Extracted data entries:
+ + + + + + +

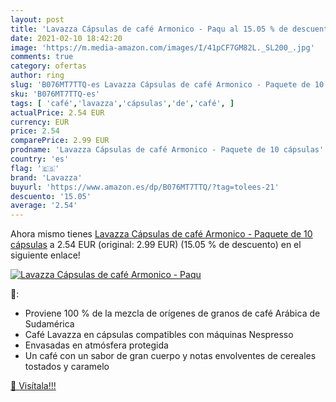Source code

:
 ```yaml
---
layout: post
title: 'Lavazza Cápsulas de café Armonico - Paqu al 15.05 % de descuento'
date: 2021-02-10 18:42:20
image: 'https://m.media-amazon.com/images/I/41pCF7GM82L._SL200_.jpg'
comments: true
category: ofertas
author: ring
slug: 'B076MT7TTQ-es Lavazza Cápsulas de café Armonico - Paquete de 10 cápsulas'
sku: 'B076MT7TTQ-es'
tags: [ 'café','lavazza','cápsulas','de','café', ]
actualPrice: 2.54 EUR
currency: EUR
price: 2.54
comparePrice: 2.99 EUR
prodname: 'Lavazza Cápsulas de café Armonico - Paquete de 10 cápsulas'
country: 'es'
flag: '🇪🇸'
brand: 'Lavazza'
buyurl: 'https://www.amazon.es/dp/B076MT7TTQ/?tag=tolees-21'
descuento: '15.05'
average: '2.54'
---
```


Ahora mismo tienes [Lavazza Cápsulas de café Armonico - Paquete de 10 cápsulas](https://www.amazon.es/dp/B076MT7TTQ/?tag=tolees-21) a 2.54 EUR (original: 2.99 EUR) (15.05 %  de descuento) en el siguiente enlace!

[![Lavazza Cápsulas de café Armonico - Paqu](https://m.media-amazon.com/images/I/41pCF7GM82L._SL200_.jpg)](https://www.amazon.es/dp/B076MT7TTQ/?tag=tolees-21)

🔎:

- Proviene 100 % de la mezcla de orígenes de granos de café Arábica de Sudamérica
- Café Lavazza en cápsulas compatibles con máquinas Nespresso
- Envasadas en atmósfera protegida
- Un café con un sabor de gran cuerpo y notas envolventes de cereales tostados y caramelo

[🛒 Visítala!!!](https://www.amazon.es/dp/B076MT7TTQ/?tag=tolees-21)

+ + + + + + +

Task goal: The entries above need to be transcribed exactly, with the images left out.

Exercise result:
Source code

:
 ```yaml
---
layout: post
title: 'Lavazza Cápsulas de café Armonico - Paqu al 15.05 % de descuento'
date: 2021-02-10 18:42:20
image: 'https://m.media-amazon.com/images/I/41pCF7GM82L._SL200_.jpg'
comments: true
category: ofertas
author: ring
slug: 'B076MT7TTQ-es Lavazza Cápsulas de café Armonico - Paquete de 10 cápsulas'
sku: 'B076MT7TTQ-es'
tags: [ 'café','lavazza','cápsulas','de','café', ]
actualPrice: 2.54 EUR
currency: EUR
price: 2.54
comparePrice: 2.99 EUR
prodname: 'Lavazza Cápsulas de café Armonico - Paquete de 10 cápsulas'
country: 'es'
flag: '🇪🇸'
brand: 'Lavazza'
buyurl: 'https://www.amazon.es/dp/B076MT7TTQ/?tag=tolees-21'
descuento: '15.05'
average: '2.54'
---
```


Ahora mismo tienes [Lavazza Cápsulas de café Armonico - Paquete de 10 cápsulas](https://www.amazon.es/dp/B076MT7TTQ/?tag=tolees-21) a 2.54 EUR (original: 2.99 EUR) (15.05 %  de descuento) en el siguiente enlace!

[![Lavazza Cápsulas de café Armonico - Paqu](https://m.media-amazon.com/images/I/41pCF7GM82L._SL200_.jpg)](https://www.amazon.es/dp/B076MT7TTQ/?tag=tolees-21)

🔎:

- Proviene 100 % de la mezcla de orígenes de granos de café Arábica de Sudamérica
- Café Lavazza en cápsulas compatibles con máquinas Nespresso
- Envasadas en atmósfera protegida
- Un café con un sabor de gran cuerpo y notas envolventes de cereales tostados y caramelo

[🛒 Visítala!!!](https://www.amazon.es/dp/B076MT7TTQ/?tag=tolees-21)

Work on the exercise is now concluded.